…Speak! Fresh from providing live subtitles for the 17-day Winter Olympics spectacular, our team of expert respeakers now turn their attentions to the Paralympics Sochi showcase.
We’ve just faced the gargantuan challenge of subtitling 200 hours of BBC Two Winter Olympics coverage across 98 events, featuring 2,871 athletes going for gold, while never being entirely sure what was being shown next. Fog on the slopes, an unexpected Team GB medal in slopestyle – Winter Olympic event running orders and their related TV schedules can change at the drop of a baton. And there’ll be more of the same for the Winter Paralympics on Channel 4, with the added detail of multiple categories in each event – at the London Paralympics, there were around 70 disability categories for athletics and swimming alone.

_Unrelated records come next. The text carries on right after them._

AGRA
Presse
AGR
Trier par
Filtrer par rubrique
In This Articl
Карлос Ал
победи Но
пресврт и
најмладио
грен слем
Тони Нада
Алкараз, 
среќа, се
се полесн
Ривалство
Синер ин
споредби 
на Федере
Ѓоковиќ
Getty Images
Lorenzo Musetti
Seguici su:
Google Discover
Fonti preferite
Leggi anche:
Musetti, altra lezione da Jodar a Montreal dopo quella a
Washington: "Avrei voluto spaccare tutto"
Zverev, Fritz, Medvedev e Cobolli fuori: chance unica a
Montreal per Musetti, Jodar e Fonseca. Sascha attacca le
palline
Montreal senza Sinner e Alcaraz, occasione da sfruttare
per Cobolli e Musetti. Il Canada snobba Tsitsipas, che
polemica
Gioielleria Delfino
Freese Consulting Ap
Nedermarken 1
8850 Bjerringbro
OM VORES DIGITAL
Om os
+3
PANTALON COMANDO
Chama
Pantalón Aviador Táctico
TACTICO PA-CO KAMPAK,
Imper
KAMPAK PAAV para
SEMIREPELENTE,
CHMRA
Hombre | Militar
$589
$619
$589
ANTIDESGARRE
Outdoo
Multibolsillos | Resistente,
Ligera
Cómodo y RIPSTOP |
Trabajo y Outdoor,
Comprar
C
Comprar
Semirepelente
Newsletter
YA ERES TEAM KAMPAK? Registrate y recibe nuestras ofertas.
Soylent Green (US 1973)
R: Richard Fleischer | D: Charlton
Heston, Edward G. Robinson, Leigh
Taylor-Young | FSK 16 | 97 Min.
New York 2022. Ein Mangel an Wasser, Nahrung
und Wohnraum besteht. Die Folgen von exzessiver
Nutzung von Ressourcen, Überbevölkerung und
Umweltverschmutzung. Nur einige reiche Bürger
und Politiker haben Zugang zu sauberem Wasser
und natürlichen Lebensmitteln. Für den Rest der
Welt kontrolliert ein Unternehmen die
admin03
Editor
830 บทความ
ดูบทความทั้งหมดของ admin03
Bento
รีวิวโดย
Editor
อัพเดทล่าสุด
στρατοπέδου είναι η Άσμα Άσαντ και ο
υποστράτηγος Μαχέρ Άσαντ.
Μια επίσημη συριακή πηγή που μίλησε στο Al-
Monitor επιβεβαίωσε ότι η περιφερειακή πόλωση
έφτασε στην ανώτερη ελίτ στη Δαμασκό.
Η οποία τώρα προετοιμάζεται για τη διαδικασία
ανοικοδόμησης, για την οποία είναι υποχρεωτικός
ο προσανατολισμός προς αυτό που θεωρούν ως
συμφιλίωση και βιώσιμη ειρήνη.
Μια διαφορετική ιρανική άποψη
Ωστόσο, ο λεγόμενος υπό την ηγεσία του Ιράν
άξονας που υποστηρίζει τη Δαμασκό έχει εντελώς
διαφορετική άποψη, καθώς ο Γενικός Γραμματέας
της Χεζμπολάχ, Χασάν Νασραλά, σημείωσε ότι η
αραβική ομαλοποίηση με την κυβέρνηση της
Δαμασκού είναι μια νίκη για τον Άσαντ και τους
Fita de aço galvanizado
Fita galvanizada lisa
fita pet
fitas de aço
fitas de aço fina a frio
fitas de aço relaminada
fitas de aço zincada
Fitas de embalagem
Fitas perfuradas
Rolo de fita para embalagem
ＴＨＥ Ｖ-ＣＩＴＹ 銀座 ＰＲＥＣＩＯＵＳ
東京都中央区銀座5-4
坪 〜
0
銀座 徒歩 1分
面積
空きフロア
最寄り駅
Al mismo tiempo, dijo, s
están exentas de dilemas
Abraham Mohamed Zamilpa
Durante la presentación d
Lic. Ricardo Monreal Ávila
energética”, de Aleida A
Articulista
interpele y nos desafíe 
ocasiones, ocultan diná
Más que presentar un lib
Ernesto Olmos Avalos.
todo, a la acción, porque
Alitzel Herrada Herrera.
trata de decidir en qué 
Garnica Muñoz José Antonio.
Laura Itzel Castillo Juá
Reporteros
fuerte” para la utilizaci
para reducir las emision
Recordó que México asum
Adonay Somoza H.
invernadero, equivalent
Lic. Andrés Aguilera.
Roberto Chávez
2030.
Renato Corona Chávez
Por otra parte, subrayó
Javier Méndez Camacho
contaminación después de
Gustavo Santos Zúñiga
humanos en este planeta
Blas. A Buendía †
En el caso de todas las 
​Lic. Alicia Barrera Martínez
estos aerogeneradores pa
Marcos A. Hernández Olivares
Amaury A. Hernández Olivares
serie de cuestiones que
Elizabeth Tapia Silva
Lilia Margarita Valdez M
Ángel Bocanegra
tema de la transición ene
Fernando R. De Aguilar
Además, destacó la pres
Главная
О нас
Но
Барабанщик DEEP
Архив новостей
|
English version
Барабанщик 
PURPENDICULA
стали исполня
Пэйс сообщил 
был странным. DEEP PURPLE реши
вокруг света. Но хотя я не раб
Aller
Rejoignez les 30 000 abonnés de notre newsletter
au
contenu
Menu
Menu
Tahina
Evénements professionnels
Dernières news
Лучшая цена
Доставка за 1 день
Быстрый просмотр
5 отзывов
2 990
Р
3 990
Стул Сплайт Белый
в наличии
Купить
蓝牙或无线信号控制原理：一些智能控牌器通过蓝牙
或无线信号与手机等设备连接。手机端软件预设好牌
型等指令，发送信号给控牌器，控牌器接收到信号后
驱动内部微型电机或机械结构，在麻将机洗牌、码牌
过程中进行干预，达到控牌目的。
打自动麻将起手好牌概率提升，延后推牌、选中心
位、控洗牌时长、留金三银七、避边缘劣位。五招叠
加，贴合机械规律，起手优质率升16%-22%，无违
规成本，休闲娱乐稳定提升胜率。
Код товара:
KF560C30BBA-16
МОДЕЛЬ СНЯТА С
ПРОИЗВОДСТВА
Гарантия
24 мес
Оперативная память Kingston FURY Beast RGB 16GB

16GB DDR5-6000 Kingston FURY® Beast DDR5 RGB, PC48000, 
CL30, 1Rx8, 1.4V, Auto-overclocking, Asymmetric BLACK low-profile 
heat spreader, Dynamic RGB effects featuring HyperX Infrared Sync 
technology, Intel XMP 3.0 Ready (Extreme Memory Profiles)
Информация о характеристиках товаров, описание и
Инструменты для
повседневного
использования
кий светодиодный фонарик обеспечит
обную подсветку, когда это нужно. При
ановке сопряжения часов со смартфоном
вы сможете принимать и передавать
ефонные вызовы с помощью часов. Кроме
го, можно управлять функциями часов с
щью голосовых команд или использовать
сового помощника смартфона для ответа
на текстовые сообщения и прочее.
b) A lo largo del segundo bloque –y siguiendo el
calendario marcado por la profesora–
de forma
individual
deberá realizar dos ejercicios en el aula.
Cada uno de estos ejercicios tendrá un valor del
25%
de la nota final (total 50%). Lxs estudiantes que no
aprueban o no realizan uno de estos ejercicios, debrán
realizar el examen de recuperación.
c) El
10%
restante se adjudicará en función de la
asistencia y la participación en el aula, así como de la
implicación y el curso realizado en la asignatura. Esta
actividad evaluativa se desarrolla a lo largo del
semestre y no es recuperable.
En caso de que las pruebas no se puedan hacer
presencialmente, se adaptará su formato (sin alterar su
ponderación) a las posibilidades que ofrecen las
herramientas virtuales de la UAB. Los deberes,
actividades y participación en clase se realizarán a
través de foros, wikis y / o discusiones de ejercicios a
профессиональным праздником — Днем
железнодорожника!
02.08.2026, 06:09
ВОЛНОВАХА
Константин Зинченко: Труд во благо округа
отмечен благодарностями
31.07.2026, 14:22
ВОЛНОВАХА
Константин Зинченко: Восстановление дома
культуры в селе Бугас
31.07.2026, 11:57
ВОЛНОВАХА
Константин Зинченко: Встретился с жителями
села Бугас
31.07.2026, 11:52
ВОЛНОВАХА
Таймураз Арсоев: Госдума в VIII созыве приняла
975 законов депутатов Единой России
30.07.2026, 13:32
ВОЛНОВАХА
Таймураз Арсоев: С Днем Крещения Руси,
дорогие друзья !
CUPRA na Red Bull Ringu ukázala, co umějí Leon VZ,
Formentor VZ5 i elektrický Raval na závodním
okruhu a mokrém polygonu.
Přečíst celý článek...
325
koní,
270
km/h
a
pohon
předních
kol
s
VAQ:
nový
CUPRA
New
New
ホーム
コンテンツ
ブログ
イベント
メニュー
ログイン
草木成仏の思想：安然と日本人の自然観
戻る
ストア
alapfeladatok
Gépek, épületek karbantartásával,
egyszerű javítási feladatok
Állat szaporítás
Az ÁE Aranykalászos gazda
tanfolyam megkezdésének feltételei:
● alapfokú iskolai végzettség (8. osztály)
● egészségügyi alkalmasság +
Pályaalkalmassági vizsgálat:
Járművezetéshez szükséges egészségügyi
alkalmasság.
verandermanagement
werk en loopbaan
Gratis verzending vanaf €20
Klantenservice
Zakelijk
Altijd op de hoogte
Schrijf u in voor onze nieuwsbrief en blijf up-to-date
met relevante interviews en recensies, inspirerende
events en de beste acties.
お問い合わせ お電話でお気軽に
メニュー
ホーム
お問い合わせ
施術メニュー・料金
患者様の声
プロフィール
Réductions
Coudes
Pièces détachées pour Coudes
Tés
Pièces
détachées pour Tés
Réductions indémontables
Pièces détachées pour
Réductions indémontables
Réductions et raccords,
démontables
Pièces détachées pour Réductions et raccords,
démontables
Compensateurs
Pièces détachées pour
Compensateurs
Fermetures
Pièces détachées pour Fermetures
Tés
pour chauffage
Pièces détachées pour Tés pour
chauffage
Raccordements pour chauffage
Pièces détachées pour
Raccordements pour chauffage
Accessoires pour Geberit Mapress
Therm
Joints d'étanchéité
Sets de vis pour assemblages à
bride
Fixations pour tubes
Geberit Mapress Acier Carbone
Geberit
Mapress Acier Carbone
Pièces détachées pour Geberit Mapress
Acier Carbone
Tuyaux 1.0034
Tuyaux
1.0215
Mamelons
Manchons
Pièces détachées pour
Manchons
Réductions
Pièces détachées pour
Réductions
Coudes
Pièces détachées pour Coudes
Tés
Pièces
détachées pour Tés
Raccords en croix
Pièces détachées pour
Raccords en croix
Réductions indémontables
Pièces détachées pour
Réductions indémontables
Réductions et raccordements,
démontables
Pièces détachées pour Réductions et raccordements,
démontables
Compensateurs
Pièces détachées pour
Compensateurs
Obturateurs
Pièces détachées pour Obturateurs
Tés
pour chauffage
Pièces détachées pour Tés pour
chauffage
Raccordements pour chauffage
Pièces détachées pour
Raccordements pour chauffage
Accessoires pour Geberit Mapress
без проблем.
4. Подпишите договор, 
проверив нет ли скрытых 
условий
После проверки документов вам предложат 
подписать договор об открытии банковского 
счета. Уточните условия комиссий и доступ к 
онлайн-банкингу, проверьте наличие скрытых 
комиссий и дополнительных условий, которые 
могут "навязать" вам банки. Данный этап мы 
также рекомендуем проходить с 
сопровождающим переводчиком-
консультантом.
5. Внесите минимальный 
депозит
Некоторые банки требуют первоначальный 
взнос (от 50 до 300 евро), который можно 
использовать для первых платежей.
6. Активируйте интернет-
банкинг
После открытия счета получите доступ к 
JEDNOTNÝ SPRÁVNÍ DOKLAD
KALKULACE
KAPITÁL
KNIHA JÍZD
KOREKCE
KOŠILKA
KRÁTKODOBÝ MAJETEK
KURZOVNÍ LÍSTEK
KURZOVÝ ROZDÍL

A decade’s experience covering previous Games, plus recent investment in bespoke subtitling software, means we are well placed to cope with the vagaries and challenges of live subtitling in general and sports subtitling in particular.
Why is it such a challenge? Well, read on.
Each subtitler’s personal voice recognition software can only recognise words it’s been taught, so recordings and spellings for all those names must be added to the software’s dictionary. There are also frequent mentions of coaches, partners, experts, missing or injured competitors and former champions. Imagine you’re subtitling the speed skating and the commentator unexpectedly refers to British 100-metre sprinter Adam Gemili. If this name isn’t in the dictionary, your respoken subtitles might namecheck the hitherto-unknown Adam Jimmy Lee. Similarly, East Asian competitors can be referred to by given name-family name or family name-given name, so if you’ve trained the software to recognise the phrase Li Na rather than Na Li but the commentator plumps for the latter, you’d need to re-word appropriately or risk ending up with a subtitle misrecognition which looks a bit…well…gnarly.
The software also needs to be trained to contextually distinguish the English language’s raft of homophones, as well as learning the subtle differences in each individual user’s enunciation of many thousands of sound-alike words. This ensures the luge commentator’s excited chattering appears on screen as G-force – not GeForce, the volleyball expert is portrayed as opining that the American team need a couple of big serves – not big Serbs, and the eternal optimist from the Caribbean really is predicting the Jamaican bobsleigh team are heading for a comfortable silver – not a comfortable sofa.
Our latest subtitling software enables subtitlers to set up temporary spoken commands, on the fly, that can produce any typed text of the subtitler’s choice. This is a godsend in situations such asGemili/Jimmy Lee above. Subtitlers must also learn the terminology and jargon of each sport – quite simply, you have to know your hairpin from your hog line – to ensure they’re able to produce accurate subtitles that faithfully convey the content and meaning of the soundtrack.
We achieve this by using video training clips archived from previous years’ coverage, listening to and respeaking the soundtrack, editing judiciously so the subtitles are a complement to the on-screen action, rather than being a verbatim on-screen distraction.
We’ve mastered the ability to respeak quickly, with perfect enunciation and consistent tone and emphasis to maximise the accuracy of the voice recognition-produced subtitle text. All the while, we’re continuously listening and mentally editing – i.e. inserting punctuation and removing, like, y’know, all the vocal tics, plus using a keypad to allocate different colours for each speaker and clear/move subtitles so as not to obscure important graphics. Oh, and also monitoring both PC screen (for software performance) and TV screen (for recognition errors that require retrospective correction). It’s a constant cycle of data processing and creation within the human brain, for which linguistic skills and attention to detail are essential. The concentration involved itself borders on the Olympian, and if multitasking was its own Olympic sport, it’d be gold microphones all round for our intrepid team of Sochi subtitlers.
Lee Worth, Production Manager, and Sally Nevrkla, Subtitler, Access Services.